D.C. beckons SRU students for Black History Month trip
SRU students will visit Malcolm X Park as part a cultural immersion trip to Washington, D.C. Feb. 26-28. The trip is the final event of SRU’s Black History Month celebration.
Feb. 22, 2016
SLIPPERY ROCK, Pa. - A delegation of 45 Slippery Rock University students will visit the nation's capital Feb. 26-28 for a "Cultural Immersion Trip." It is the final event in SRU's Black History Month celebration.
"This trip is a wonderful opportunity for these students to see historic and cultural sites that are so important to the black experience," said Lia Paradis, associate professor of history and department chair. "The story of America's rise is, in large part, the story of African slaves and their slave descendants. The various events and exhibits that students are going to see will honor that truth and illustrate how the legacy of that story continues to shape black Americans' lives to this day. For students of color, a trip like this reaffirms the enormity and importance of their history. And for all students, it is a chance to learn more."
As part of the excursion, students will visit the Mary McLeod Bethune House honoring the late civil rights advocate for African American education the Smithsonian's National Museum of African American History and Culture as well as the United States Holocaust Museum.
Other destinations could include Malcolm X Park, the mansion where Frederick Douglass lived in the 1880s and the Anacostia Community Museum.
"We have also scheduled a visit to Howard University, a very prominent historically black university," said Corinne Gibson, SRU director of the Office of Multicultural Development. "We will have a tour and meet some students."
To add to the experience, students will have a group meal at a soul food restaurant and will be given a metro pass to tour the city.
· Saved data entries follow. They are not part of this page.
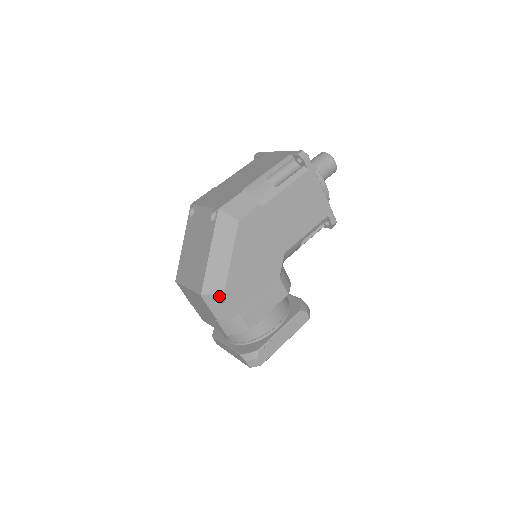
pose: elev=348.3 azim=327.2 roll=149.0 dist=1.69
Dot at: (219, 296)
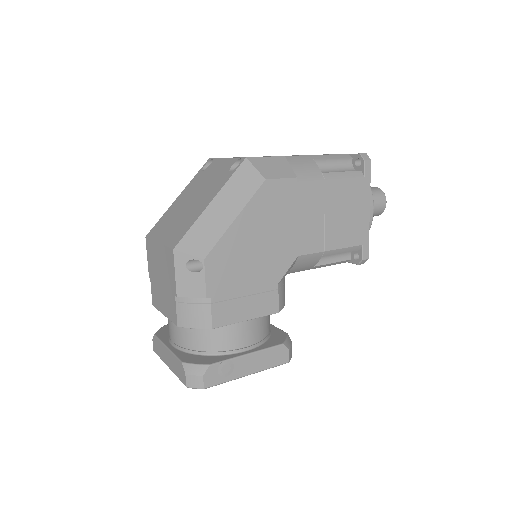
Dot at: (196, 263)
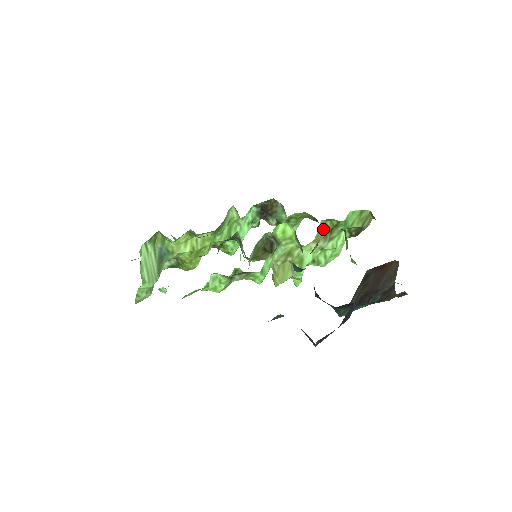
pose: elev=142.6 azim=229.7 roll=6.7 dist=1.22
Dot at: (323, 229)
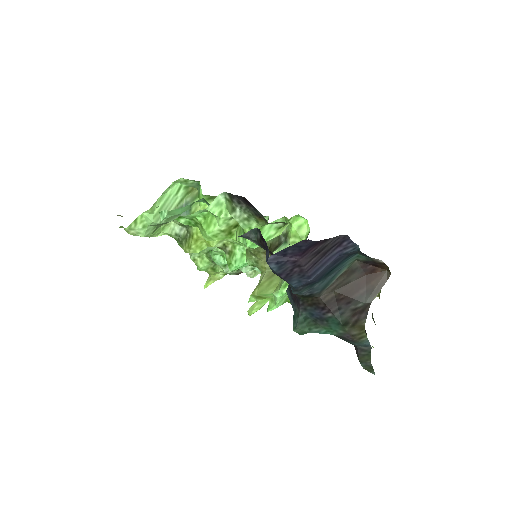
Dot at: occluded
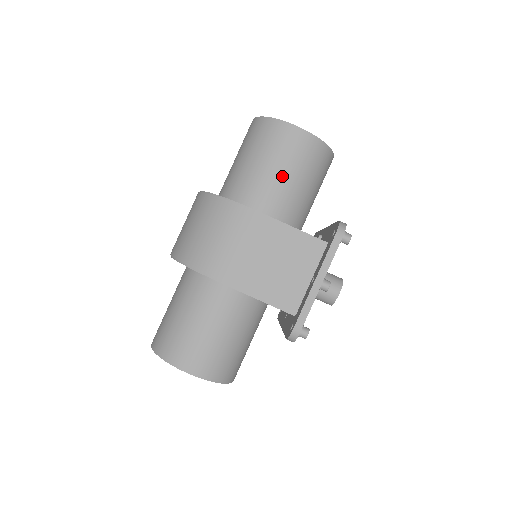
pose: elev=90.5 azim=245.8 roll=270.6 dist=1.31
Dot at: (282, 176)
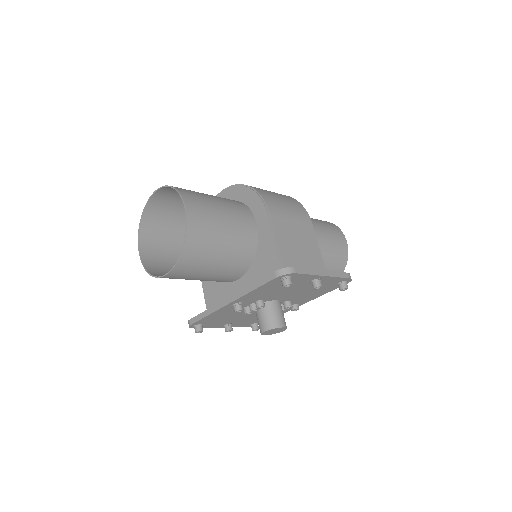
Dot at: (324, 240)
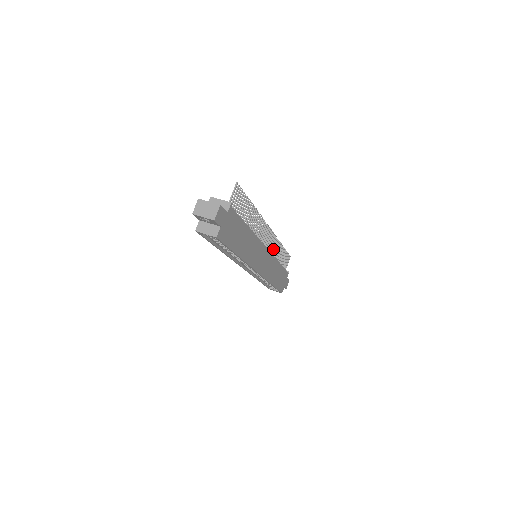
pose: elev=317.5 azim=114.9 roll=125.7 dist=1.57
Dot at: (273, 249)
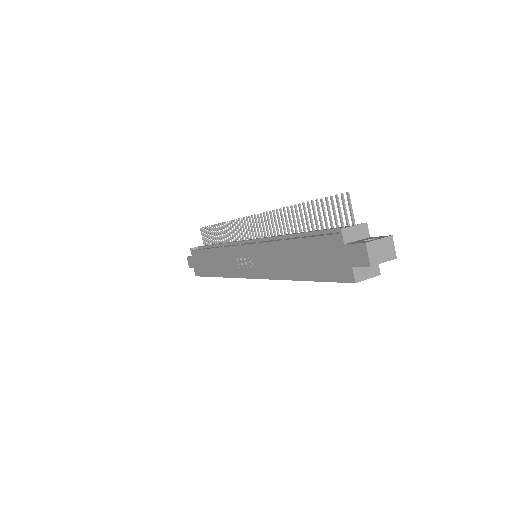
Dot at: (234, 235)
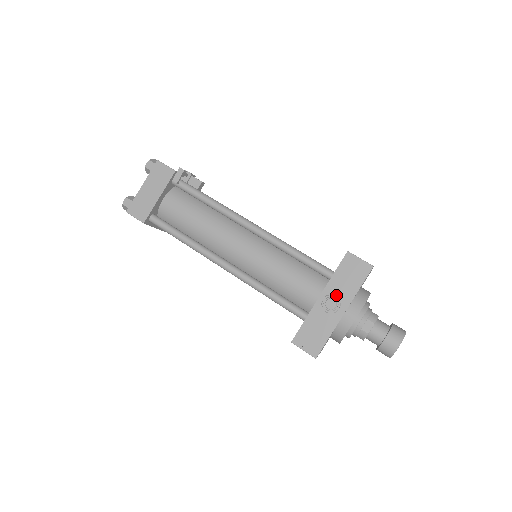
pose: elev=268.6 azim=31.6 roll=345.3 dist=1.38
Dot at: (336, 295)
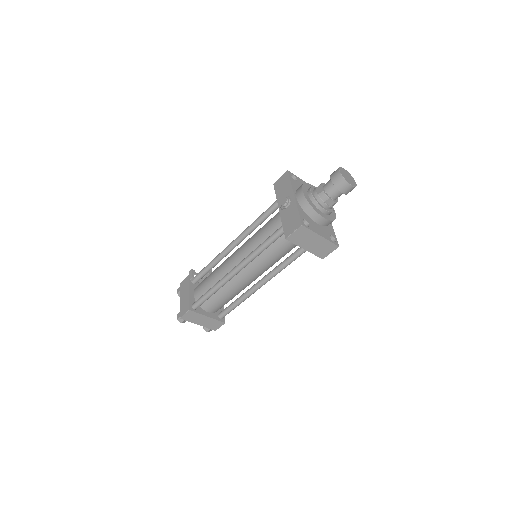
Dot at: occluded
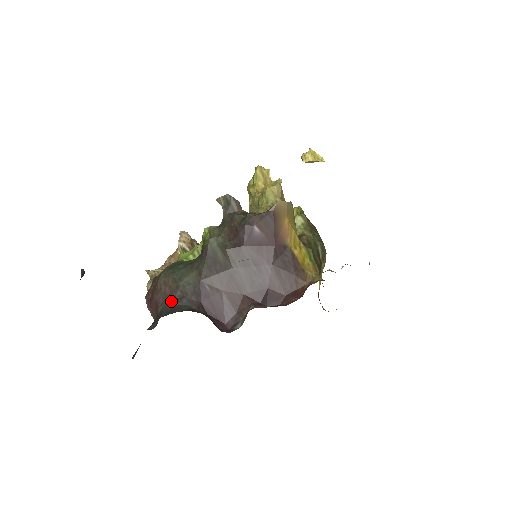
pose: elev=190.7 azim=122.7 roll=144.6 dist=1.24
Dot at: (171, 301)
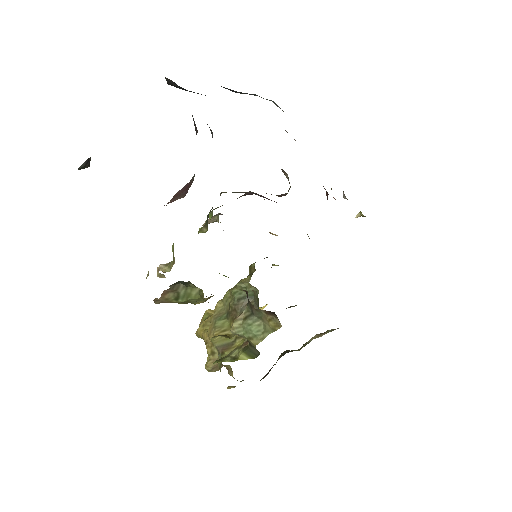
Dot at: occluded
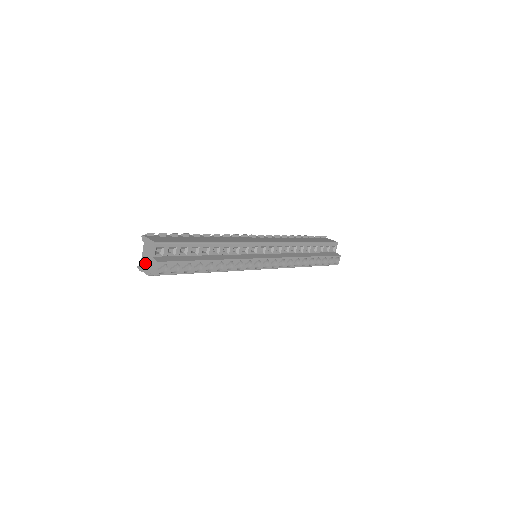
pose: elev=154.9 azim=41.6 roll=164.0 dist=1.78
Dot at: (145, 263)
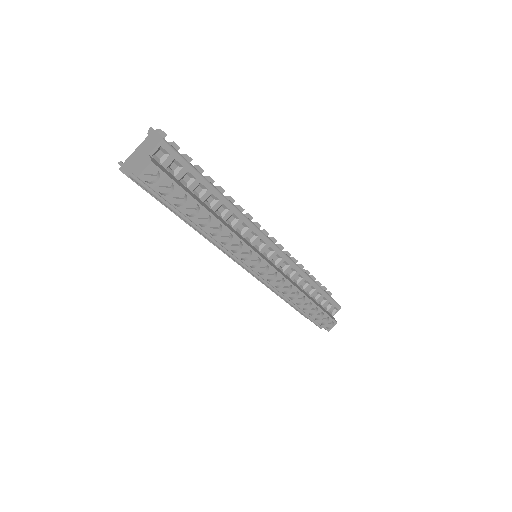
Dot at: (133, 159)
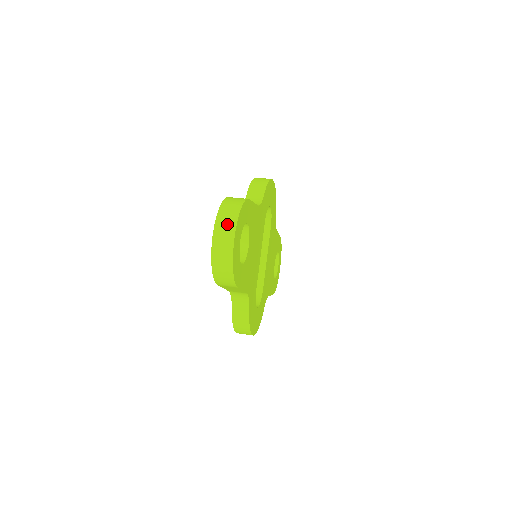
The culture of Washington, D.C., is infused with African American history. According to Washington.org, "With its Southern connections, Washington has always had a significant African American population. Before the Civil War, the city was home to a growing number of free blacks that worked as skilled craftsmen, hack drivers, businessmen and laborers. It also included enslaved African Americans and was the site of slave auctions before they were outlawed in the city in 1850.
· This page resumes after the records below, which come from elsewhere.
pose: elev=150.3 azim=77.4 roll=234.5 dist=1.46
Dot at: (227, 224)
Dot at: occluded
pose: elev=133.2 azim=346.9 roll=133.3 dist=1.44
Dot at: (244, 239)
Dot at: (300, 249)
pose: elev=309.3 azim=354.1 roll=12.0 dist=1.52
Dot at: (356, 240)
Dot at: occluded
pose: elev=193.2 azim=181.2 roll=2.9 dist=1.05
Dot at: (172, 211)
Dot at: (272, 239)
"Slaves owned in Washington were emancipated on April 16, 1862, nine months before Lincoln's Emancipation Proclamation of Jan. 1, 1863. Washington remained home to a large African American population, which created vibrant communities and championed civil rights despite racial segregation and prejudice. DC's unique history is shaped by this strong African American heritage."
Aaron Carr, a communication major from Erie, said he has never been to the District of Columbia. Aside from seeing "a lot of history," Carr said he plans to take a "selfie" in front of the White House.
Carr said the road trip illustrates the contributions of the student-led Black Action Society, one of the groups that have been involved with SRU's Black History Month.
"They always have a week full of different programs leading up to the cultural trip," he said. "The excursion that we will be going on will teach us a lot about African-American history in this area. It's a three-day trip where we leave Friday morning till Sunday afternoon for $60 bucks and enjoy a wonderful weekend full of activities."